Extra-marital affairs are hard to prove. Dragging partners into court over charges of adultery/zina is not only undesirable but also unleashes a frenzy of mudslinging that harms everyone, especially the children. The Dissolution of Muslim Marriages Act provides dissolution of marriage on the ground that the husband ‘treats’ a wife with ‘cruelty’, which includes habitually assaulting her or making ‘her life miserable by cruelty of conduct even if such conduct does not amount to physical ill-treatment’ or ‘associates with women of evil repute and leads an infamous life’. What if the woman he ‘associates with’ is not of ‘evil repute’ as is the case mostly? I think originally it probably referred to prostitutes but maybe the time has come for an amendment. The sad part is most of what is ‘cruelty’ is not perceived to be so by the lower courts; unfortunately, the lower judiciary probably treats their mandate as just a job instead of a solemn duty to dispense justice.

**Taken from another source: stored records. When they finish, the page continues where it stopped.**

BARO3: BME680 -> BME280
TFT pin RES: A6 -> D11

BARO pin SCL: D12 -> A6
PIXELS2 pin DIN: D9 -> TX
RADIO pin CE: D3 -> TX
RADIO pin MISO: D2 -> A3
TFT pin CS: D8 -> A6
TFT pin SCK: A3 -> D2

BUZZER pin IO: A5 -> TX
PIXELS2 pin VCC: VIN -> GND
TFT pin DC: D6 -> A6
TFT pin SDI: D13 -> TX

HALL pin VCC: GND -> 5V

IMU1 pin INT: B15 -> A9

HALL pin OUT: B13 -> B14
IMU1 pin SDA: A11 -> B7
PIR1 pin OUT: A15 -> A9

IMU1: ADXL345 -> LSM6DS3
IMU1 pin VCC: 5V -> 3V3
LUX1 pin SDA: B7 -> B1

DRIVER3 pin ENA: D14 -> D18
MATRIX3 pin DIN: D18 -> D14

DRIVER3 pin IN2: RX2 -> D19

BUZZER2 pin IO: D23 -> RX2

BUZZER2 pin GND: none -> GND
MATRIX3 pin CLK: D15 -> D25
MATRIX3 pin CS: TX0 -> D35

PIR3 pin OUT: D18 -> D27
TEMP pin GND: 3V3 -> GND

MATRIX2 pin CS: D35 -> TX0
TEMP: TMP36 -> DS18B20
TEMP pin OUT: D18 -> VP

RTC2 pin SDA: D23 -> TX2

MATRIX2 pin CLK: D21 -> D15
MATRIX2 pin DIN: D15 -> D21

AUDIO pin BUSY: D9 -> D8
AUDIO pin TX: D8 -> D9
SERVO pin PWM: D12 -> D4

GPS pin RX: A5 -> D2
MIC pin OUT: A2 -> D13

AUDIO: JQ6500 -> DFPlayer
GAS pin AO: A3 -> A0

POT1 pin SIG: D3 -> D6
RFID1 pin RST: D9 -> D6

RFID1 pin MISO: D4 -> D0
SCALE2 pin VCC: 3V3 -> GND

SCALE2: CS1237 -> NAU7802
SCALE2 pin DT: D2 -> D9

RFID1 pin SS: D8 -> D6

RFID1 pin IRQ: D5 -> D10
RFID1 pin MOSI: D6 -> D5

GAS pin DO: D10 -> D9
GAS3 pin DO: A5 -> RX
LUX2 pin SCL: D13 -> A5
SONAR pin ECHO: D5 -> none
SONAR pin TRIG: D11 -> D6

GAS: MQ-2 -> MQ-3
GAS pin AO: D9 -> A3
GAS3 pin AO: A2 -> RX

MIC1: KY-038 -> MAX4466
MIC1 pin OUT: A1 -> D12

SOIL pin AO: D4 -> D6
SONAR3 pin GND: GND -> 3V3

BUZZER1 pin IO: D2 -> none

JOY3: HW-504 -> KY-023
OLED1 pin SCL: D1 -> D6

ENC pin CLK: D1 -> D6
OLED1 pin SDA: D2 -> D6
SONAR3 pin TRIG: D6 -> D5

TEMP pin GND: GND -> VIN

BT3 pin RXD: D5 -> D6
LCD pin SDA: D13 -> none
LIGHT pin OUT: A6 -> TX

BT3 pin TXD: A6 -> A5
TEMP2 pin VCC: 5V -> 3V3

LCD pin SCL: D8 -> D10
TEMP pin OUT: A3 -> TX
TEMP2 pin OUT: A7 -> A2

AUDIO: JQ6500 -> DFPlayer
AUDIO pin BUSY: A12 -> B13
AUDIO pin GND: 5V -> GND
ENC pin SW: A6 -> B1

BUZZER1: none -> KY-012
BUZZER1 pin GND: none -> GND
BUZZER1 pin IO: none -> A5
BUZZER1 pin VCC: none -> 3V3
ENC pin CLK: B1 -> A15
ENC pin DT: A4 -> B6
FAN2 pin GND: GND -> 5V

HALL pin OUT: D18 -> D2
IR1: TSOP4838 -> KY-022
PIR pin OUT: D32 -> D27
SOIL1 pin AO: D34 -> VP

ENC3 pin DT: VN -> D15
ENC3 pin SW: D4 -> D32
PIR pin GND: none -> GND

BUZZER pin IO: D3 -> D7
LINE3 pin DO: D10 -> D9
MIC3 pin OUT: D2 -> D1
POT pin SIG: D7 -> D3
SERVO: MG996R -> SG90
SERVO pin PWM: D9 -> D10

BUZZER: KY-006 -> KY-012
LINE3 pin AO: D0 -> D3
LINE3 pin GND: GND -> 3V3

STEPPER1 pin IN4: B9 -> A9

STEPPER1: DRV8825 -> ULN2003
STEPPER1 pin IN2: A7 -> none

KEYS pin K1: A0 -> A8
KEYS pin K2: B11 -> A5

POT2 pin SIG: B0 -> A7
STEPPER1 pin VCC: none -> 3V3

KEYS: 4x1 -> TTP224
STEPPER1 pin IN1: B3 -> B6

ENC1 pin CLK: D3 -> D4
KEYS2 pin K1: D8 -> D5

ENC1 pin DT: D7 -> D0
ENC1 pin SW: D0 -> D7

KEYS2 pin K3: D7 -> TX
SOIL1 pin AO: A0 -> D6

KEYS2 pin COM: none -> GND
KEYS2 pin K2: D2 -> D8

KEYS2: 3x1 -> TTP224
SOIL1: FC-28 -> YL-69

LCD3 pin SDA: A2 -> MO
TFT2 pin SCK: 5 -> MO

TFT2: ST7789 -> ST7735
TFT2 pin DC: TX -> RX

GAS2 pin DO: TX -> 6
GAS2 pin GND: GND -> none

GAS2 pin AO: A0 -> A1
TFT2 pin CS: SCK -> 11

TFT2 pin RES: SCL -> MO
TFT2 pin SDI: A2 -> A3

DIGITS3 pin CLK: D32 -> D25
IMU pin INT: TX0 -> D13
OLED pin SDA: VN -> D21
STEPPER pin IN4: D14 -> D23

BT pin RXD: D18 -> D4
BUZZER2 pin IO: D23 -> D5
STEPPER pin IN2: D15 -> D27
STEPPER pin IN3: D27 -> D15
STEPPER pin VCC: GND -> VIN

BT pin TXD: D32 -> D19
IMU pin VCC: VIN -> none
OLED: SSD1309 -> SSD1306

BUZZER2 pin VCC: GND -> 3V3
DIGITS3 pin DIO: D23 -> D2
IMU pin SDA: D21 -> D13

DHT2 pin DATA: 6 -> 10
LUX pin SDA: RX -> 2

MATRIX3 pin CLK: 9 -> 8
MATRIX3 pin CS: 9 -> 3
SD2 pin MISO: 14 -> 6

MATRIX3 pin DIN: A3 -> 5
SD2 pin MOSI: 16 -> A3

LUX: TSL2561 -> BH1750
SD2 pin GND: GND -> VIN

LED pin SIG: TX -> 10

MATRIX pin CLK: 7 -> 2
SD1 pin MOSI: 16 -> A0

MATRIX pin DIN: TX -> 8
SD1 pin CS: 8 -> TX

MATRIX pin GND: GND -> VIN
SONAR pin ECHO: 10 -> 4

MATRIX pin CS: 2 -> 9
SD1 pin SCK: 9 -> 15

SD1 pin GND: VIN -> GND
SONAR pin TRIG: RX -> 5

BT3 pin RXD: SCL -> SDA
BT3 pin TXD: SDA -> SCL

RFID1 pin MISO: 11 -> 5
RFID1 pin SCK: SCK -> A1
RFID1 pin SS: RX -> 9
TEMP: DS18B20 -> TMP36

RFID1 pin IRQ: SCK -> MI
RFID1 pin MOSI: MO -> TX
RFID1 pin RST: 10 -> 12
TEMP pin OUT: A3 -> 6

Cruelty of conduct is hard to prove in a court of law and in spite of broad guidelines having been laid down by the higher courts, all such attempts are akin to playing the flute in front of a buffalo.
Similarly, under Christian Divorce Law, adultery is a ground for divorce but again how does one prove adultery. Since the Christian divorce laws are tough, what most Pakistani Christians do is to pretend to convert to Islam to get rid of an unwanted spouse. I find it amazing that no representative of the Christians sitting in paliament has made an effort to change the obsolete laws governing their community.
Marriages should be based on trust ideally; couples might be incompatible to start with or they may grow in different directions later. It should be acceptable to realise this and part ways amicably, leaving both free to choose another spouse. But nothing can justify cheating, physical abuse or sordid affairs though it may be advisable to look the other way once in a while on a slight indiscretion if there is no abuse involved and there is sincere repentance and a commitment to make the relationship work. The same should hold true for either party.
As the Genesis states, the serpent was the reason Adam and Eve were banished from the heavens and with them was thus created the concept of ‘original sin’. There is a serpent that lies within all of us. It is up to us whether we let the serpent writhe in the curse that was inflicted on it, to lick dust and go on its belly, or we let it rear its head and become another name in a long line of the original sinners. And isn’t it time we crushed the serpent of cruelty with effective dispensation of justice?